Kris Faafoi says the Government is looking for ways to speed up visa processing, the Immigration Minister saying a "perfect storm" is behind recent delays that have left families split apart.
Protesters gathered outside Parliament on Thursday demanding answers. Some told Newshub they hadn't seen family members for more than a year, after arriving in New Zealand before the borders were shut to keep out COVID-19.
One woman said while her newborn son is a resident, having been born here, she can't get her residency sorted out.
"There are delays, certainly with the skilled migrant category," Faafoi told The AM Show on Friday.
"We've been saying for some time demand in that category is well above forecast. Also in terms of simple processing, a lot of the staff at Immigration NZ that would normally do those applications have been taken up with the consideration of border exceptions. We've let 13,000 people into the country since we closed the border to make sure that we keep the economy ticking, so that is going to take some time too.
"The issue with the likes of skilled migrant category applications is they aren't rubber-stamped - they are very involved, and we've got to make sure that everyone ticks all the boxes. So there are delays, we apologise for that. But we've got to make sure we've got capacity to process some of the border exception applications that are coming through."
Asked how much blame could be placed on COVID-19, Faafoi said it was a "perfect storm", and the pandemic has "certainly exacerbated some issues we've had".

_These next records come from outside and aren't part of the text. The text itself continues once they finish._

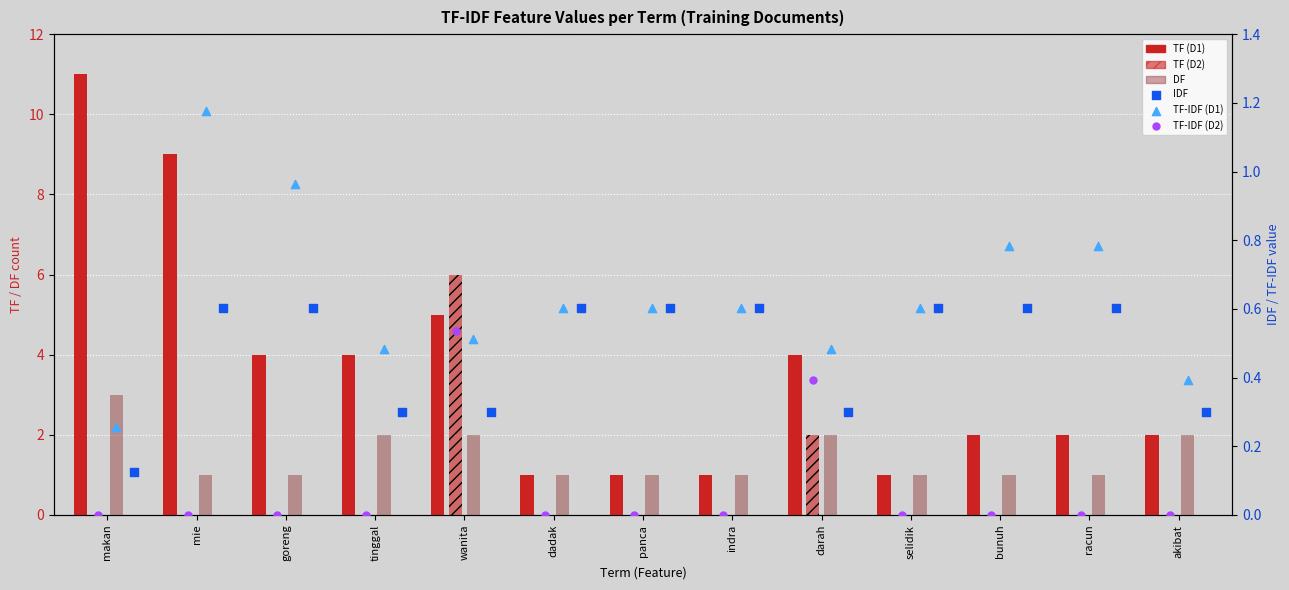

Which series contains the lowest Y value?

TF (D2)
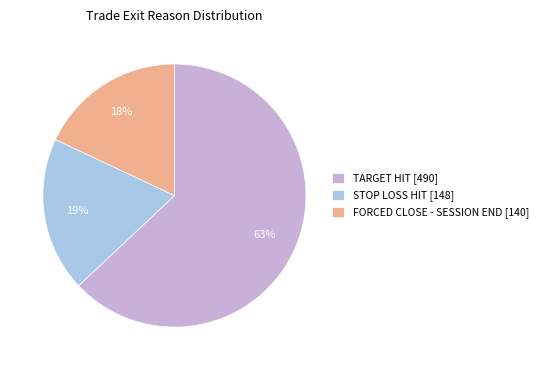

How many slices are in this pie chart?

3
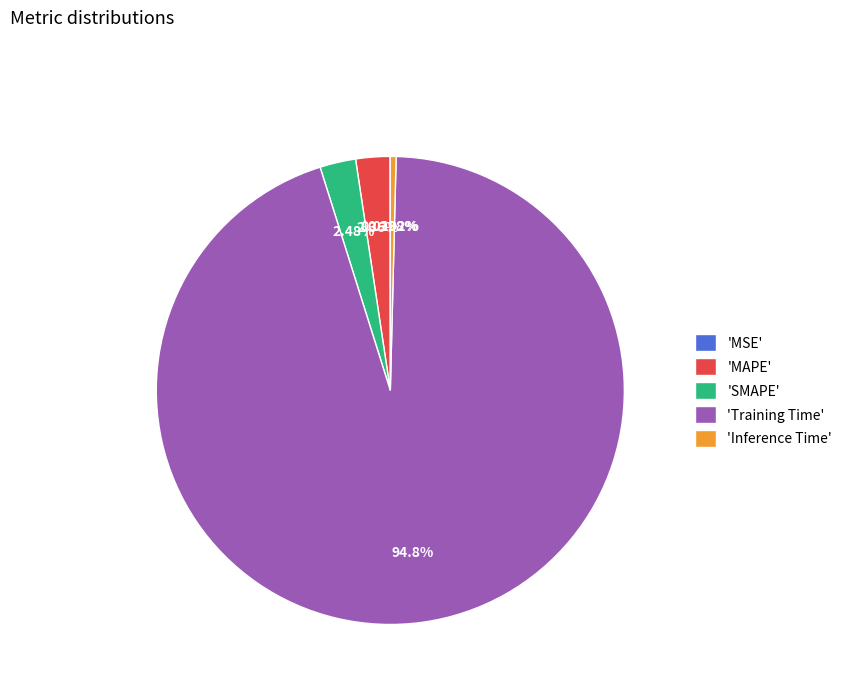

Is 'Training Time' the majority of the pie?

Yes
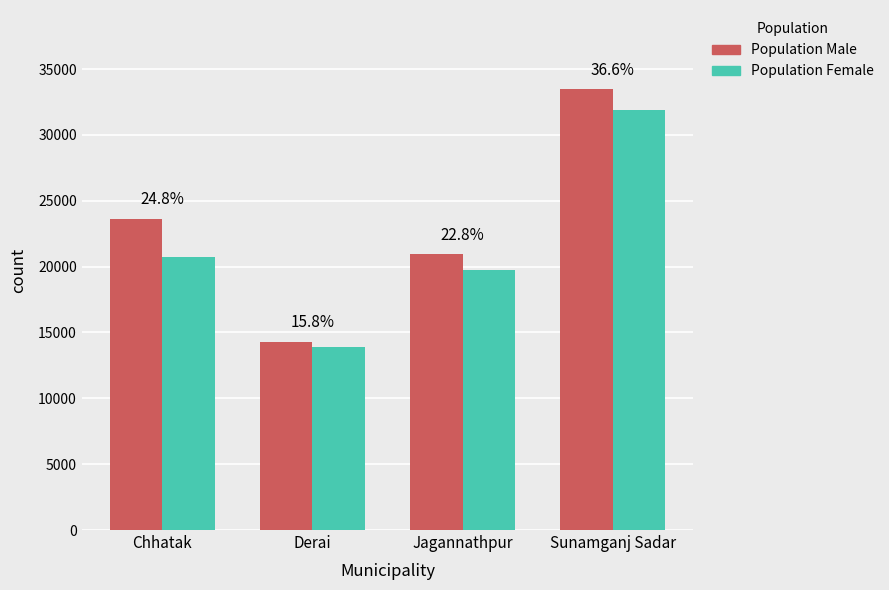

What position from the right is Sunamganj Sadar?

1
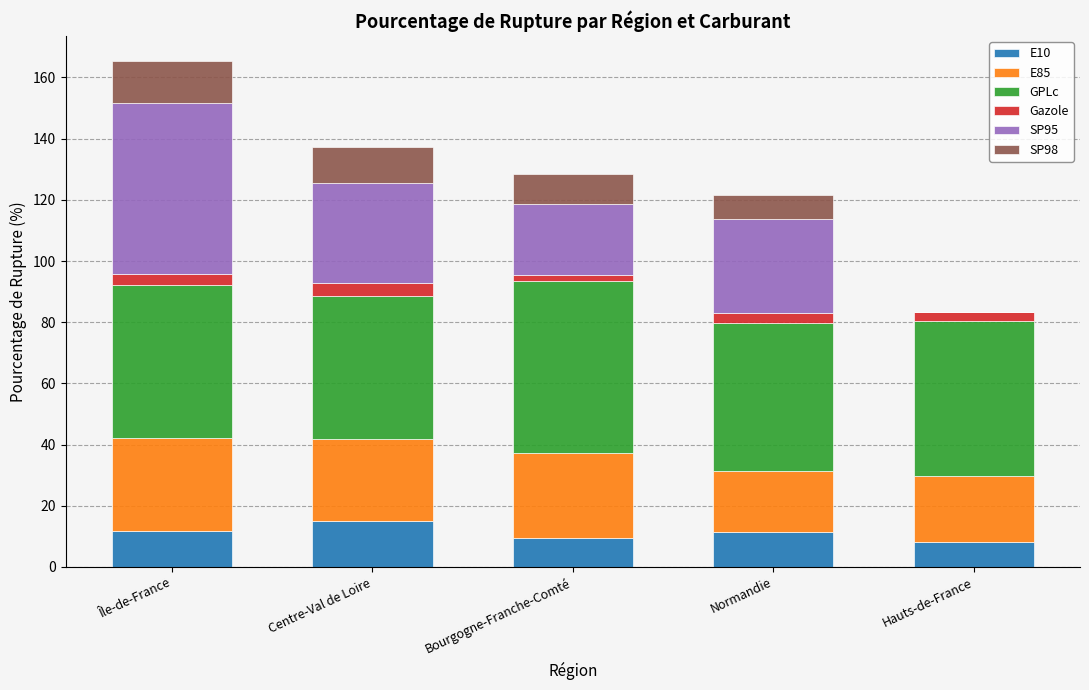

At which category is the sum across all series the highest?

Île-de-France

"We are looking at ways how we can make those processes faster."
Faafoi took exception to Newshub calling the protest at Parliament - which he addressed - a "faceoff".

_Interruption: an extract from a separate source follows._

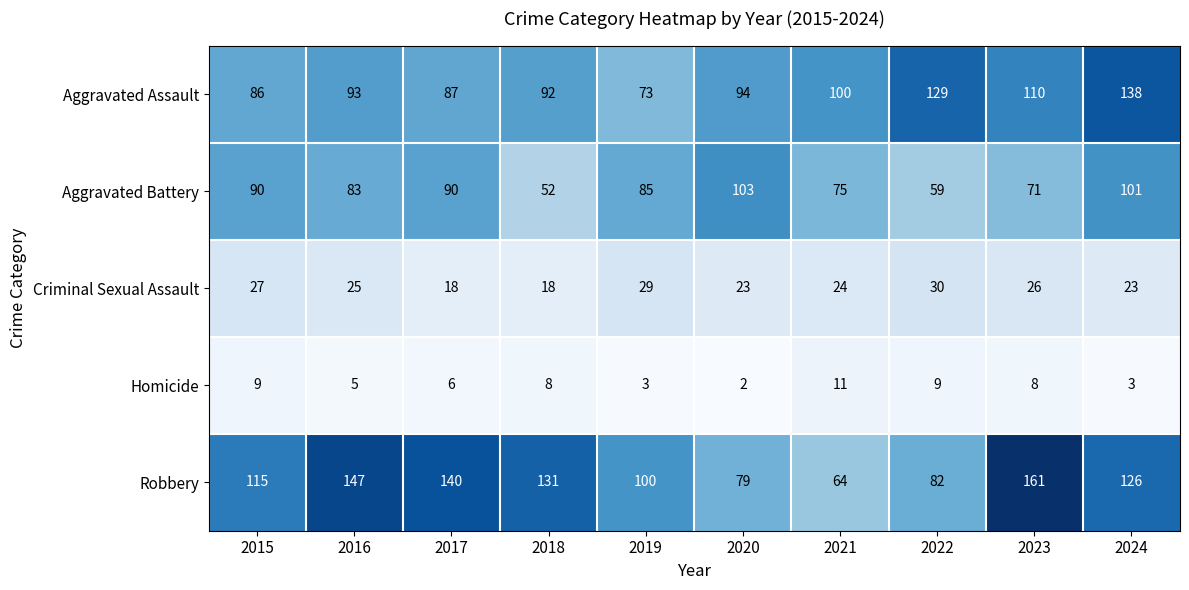

What is the approximate value of Robbery at 2024?

126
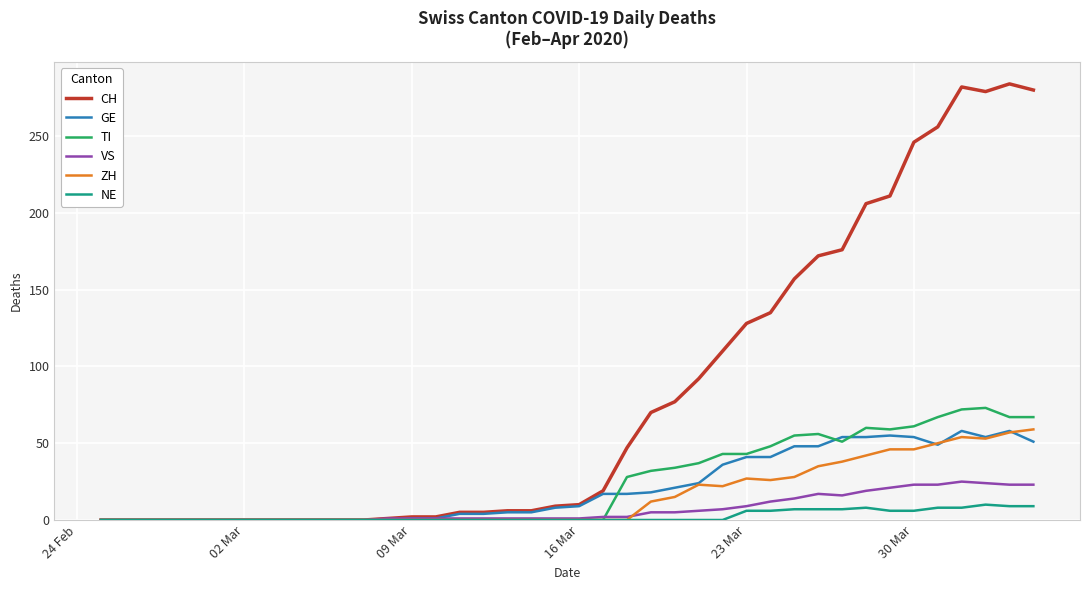

What is the highest value of the CH series?

284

"I appreciate their right to come and have their voices heard. We made sure that we did front up to them... we respectfully went there and listened to what they had to say.
"It is very difficult. The year before the borders closed we had around 7 million arrivals into New Zealand - since we've closed the borders, in 14 months we've been able to bring in about 226,000. There aren't many families, communities or sectors that haven't been affected by the border closures, but it is our main weapon at the moment to make sure we can keep COVID out."

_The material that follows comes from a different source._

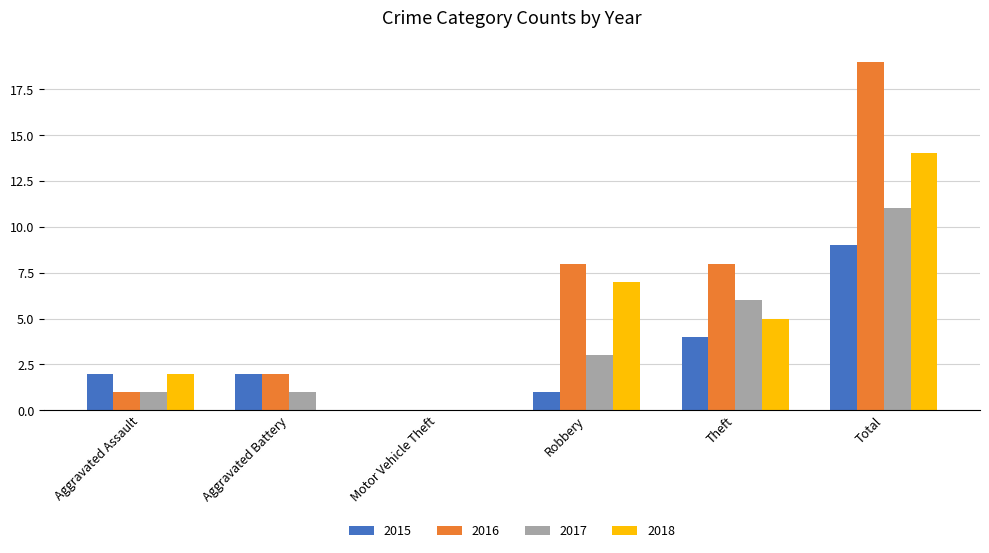

The 2017 series shows 8 at Theft. True or false?

False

Immigration NZ is part of the Ministry of Business, Innovation and Employment, which added 534 staff in the year to June 30, 2020, the most recent date for which data is available. The reason given was "increased funding for immigration intelligence, compliance and investigations".
Asked if it was cruel to keep families separated, Faafoi said it was kind not to expose Kiwis to COVID-19, which has killed millions around the world.
"We've always prioritised making sure that we keep New Zealanders safe from COVID, and we have to take pretty extreme measures to do that. We're not alone - the likes of the UK, Singapore, Korea, Taiwan are all doing similar things in terms of restricting those who can come in and out of their country, and that is keeping us all safe."
National MP Erica Stanford told Newshub Faafoi's response on Thursday was "empty rhetoric".
"He is refusing to reunite split migrant families, sort out the residence backlog, or to grant work visas to dependent children of migrant parents while they wait for their families residence applications to be processed."